Sequential addressing reduction

"""
   reduction_knl_v3(x, y; op=+, ldim::Val{LDIM}=Val(256))

Basic sequential memory access version where each `LDIM` chunk of values from
`x` are reduced using `op` to single values which are stored in the first
`gridDim().x` values of `y`

Problems:
  - Some threads do very little work (idle threads) >> have each thread add in a few values
"""
function knl_reduction_v3!(y, x, N, op, ::Val{LDIM}) where LDIM
  tid = threadIdx().x
  bid = blockIdx().x
  gid = tid + (bid - 1) * LDIM
  l_x = @cuStaticSharedMem(eltype(x), LDIM)

  @inbounds begin
    if gid <= N
      l_x[tid] = x[gid]
    else
      l_x[tid] = 0
    end

    sync_threads()

    # bit right shift to divide by 2
    s = LDIM >> 1
    while s > 0
      # I'm still active if my thread ID is less than
      if tid <= s
        # combine my value to my (strided) neighbors value
        l_x[tid] = op(l_x[tid], l_x[tid + s])
      end
      # bit right shift to divide by 2
      s = s >> 1
      sync_threads()
    end

    # Thread 1 is the only remaining "real" thread
    tid == 1 && (y[bid] = l_x[tid])
  end

  nothing
end

Problem

  • Half of the threads are idle on first loop iteration! This is wasteful

Version 4#

  • First add during load: Let each thread load OVERLAP numbers and add them together before switching to shared memory.

"""
   reduction_knl_v4(x, y; op=+, ldim::Val{LDIM}=Val(256))
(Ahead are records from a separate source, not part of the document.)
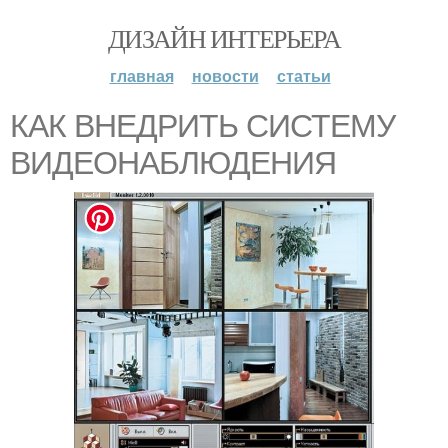
ДИЗАЙН ИНТЕРЬЕРА
главная
новости
статьи
КАК ВНЕДРИТЬ СИСТЕМУ
ВИДЕОНАБЛЮДЕНИЯ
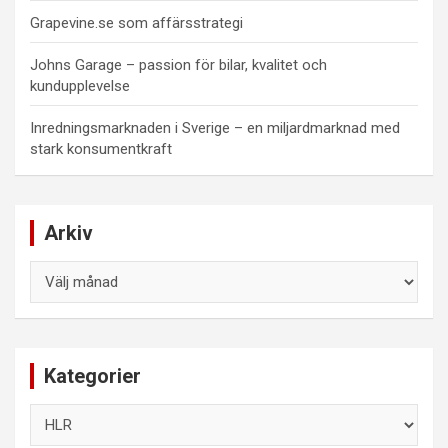
Grapevine.se som affärsstrategi
Johns Garage – passion för bilar, kvalitet och
kundupplevelse
Inredningsmarknaden i Sverige – en miljardmarknad med
stark konsumentkraft
Arkiv
Arkiv
Kategorier
Kategorier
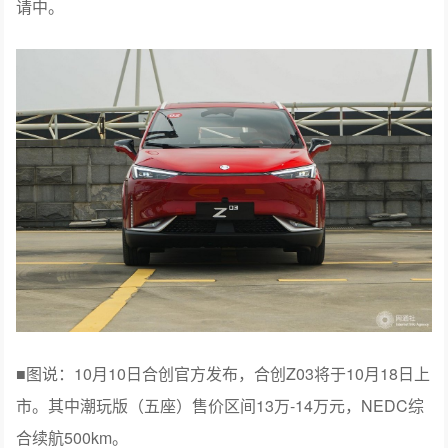
请中。
■图说：10月10日合创官方发布，合创Z03将于10月18日上
市。其中潮玩版（五座）售价区间13万-14万元，NEDC综
合续航500km。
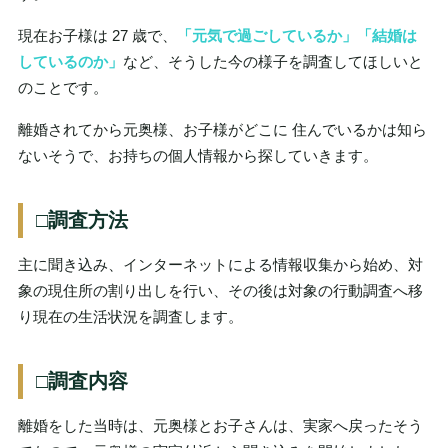
現在お子様は 27 歳で、
「元気で過ごしているか」「結婚は
しているのか」
など、そうした今の様子を調査してほしいと
のことです。
離婚されてから元奥様、お子様がどこに 住んでいるかは知ら
ないそうで、お持ちの個人情報から探していきます。
□調査方法
主に聞き込み、インターネットによる情報収集から始め、対
象の現住所の割り出しを行い、その後は対象の行動調査へ移
り現在の生活状況を調査します。
□調査内容
離婚をした当時は、元奥様とお子さんは、実家へ戻ったそう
Add a few values before switching to shared memory with sequential memory
access version where each `LDIM` chunk of values from `x` are reduced using
`op` to single values which are stored in the first `gridDim().x` values of `y`
"""
function knl_reduction_v4!(y, x, N, op, ::Val{LDIM},
                           ::Val{OVERLAP}) where {LDIM, OVERLAP}
  tid = threadIdx().x
  bid = blockIdx().x
  gid = tid + (bid - 1) * LDIM
  gsz = LDIM * gridDim().x # total number of threads

  l_x = @cuStaticSharedMem(eltype(x), LDIM)

  @inbounds begin
    # Have each thread initially load and add OVERLAP values
    p_x = zero(eltype(x))
    for n = 1:OVERLAP
      if gid + (n-1) * gsz <= N
        p_x += x[gid + (n-1)*gsz]
      end
    end

    l_x[tid] = p_x

    sync_threads()

    # bit right shift to divide by 2
    s = LDIM >> 1
    while s > 0
      # I'm still active if my thread ID is less than
      if tid <= s
        # combine my value to my (strided) neighbors value
        l_x[tid] = op(l_x[tid], l_x[tid + s])
      end
      s = s >> 1 # bit right shift to divide by 2 again
      sync_threads()
    end

    # Thread 1 is the only remaining "real" thread
    tid == 1 && (y[bid] = l_x[tid])
  end

  nothing
end